- _Try it_
Rewrite the rows from the line containing "wk-form4_1715635509.xml" through the line containing "What is the sum of all Ціна values?", with "from the left" changed to "from the right" and nothing else altered.

- _Given data_
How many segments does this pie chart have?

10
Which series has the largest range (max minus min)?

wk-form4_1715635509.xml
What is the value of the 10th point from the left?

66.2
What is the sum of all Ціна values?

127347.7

--

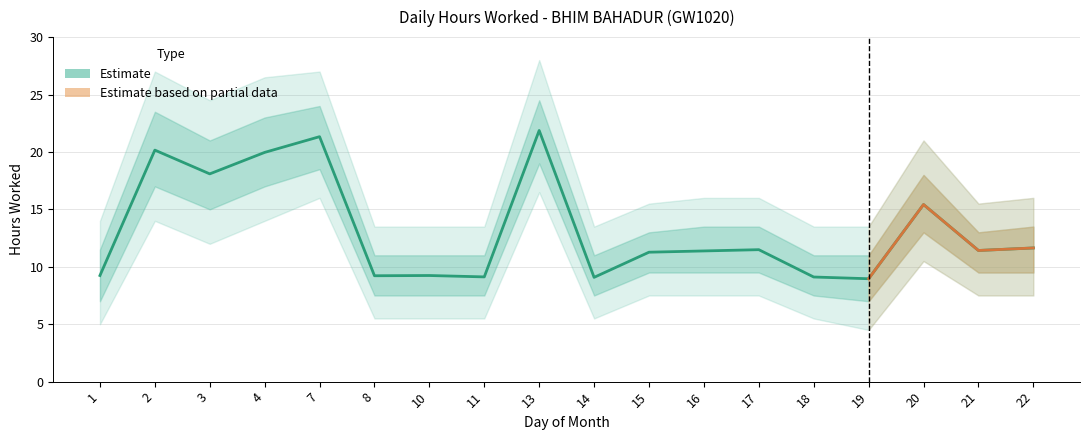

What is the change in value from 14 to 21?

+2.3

- _Exercise solution_
wk-form4_1715635509.xml
What is the value of the 10th point from the right?

66.2
What is the sum of all Ціна values?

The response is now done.